Qui goûte au silence sait l’orgueil et les luttes
Qu’il a dû écraser pour y trouver la paix.
Comme un violon précieux que le temps userait,
Ainsi l’homme s’égare à en perdre son Ut,
Mais comme il a joué de sublimes concerts,
Il peine à se confier aux mains de son luthier :
Quand on touche ses cordes, il se cabre, effrayé
Qu’on puisse modifier ce qu’il a de plus cher.
Il résiste longtemps : il est fier de sa gamme,
Même si, il l’admet, elle vibre un peu faux
Dans son âme blessée, ses affreux oripeaux
Qu’il regarde vieillir, impuissant à ce drame.

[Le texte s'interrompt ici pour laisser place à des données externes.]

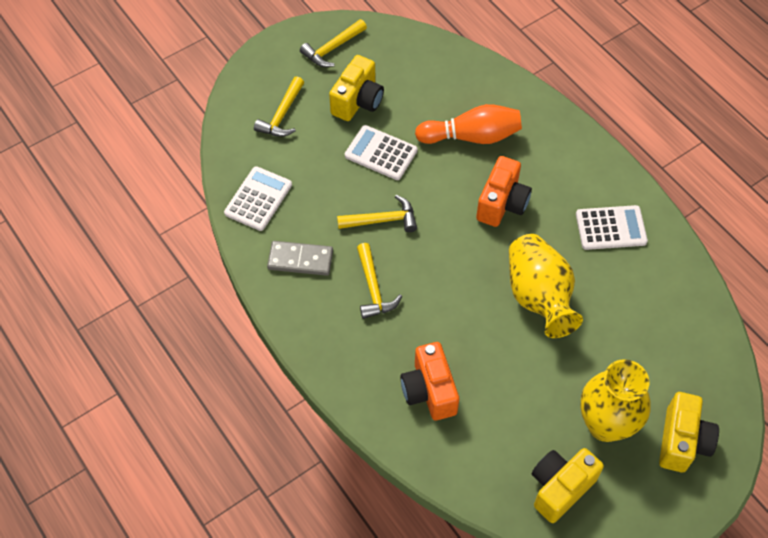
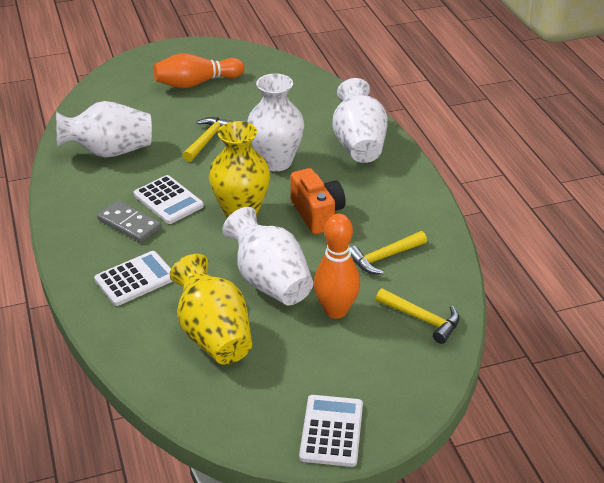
orange bowling pin: 1 -> 2
orange camera: 2 -> 1
white vase: 0 -> 4
yellow camera: 3 -> 0
yellow hammer: 4 -> 3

Et puis, il observe ce vieux maître luthier,
Ses gestes délicats et ses mains caressantes ;
Il pense que lui seul comprendrait ses attentes,
Qu’il pourrait lui confier le soin de l’accorder.
Voilà que l’artisan se penche alors sur lui,
Il effleure une corde, ose la resserrer,
Et le violon gémit à ce simple toucher.
Le luthier, désolé, s’interrompt à ce cri,
Tendre et compatissant, il vient le consoler.

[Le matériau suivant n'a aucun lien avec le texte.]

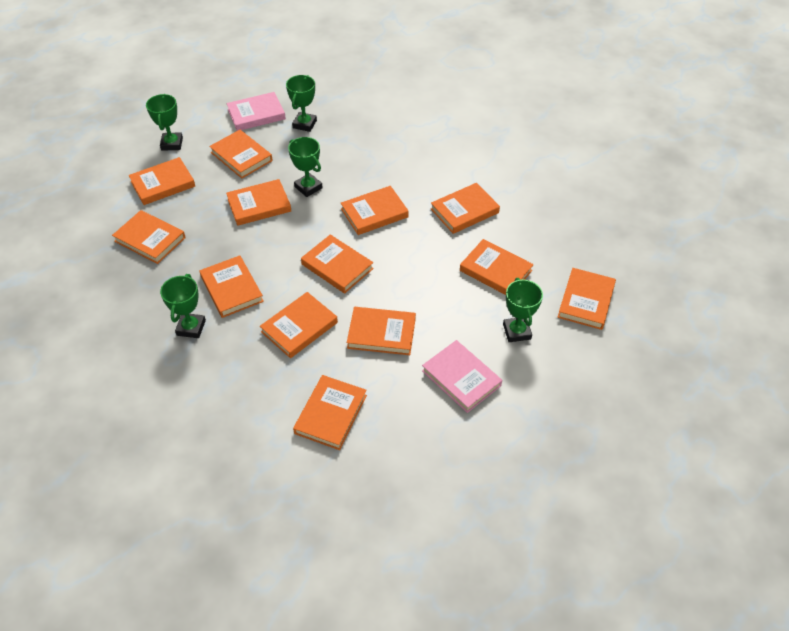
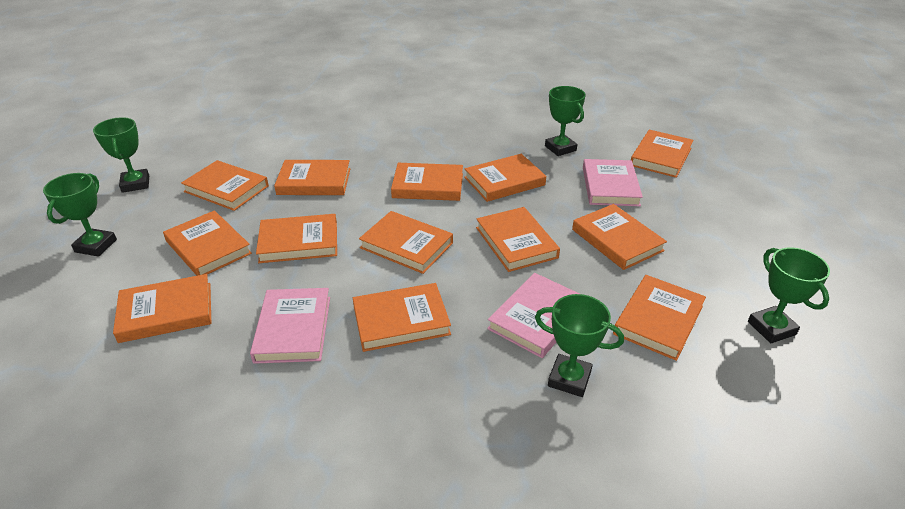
pink book: 2 -> 3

L’instrument, en ces mains, reprend force et courage :
Il demande à nouveau son assistance au sage
Qui, encore, le blesse en voulant l’accorder.
Des franches résistances aux grands actes de foi,
Le violon offre tout : les cordes et les éclisses,
Le chevalet et l’âme, son talent, ses abysses,
Chaque fois gémissant d’avoir posé ces choix.

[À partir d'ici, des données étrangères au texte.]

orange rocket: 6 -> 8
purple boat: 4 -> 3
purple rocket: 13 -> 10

Mais quand enfin le maître, achevant son travail,
Lui déclare, joyeux, qu’il est prêt à jouer,
Quand il saisit l’archet pour lui faire chanter
D’augustes symphonies, le bon violon tressaille !
Il jubile, exulte, tout à cette splendeur !
Rend grâce à l’artisan qui a refait son âme,
Promet qu’il ne jouera jamais sans lui sa gamme
Puisqu’il l’a ramené à ces accords majeurs.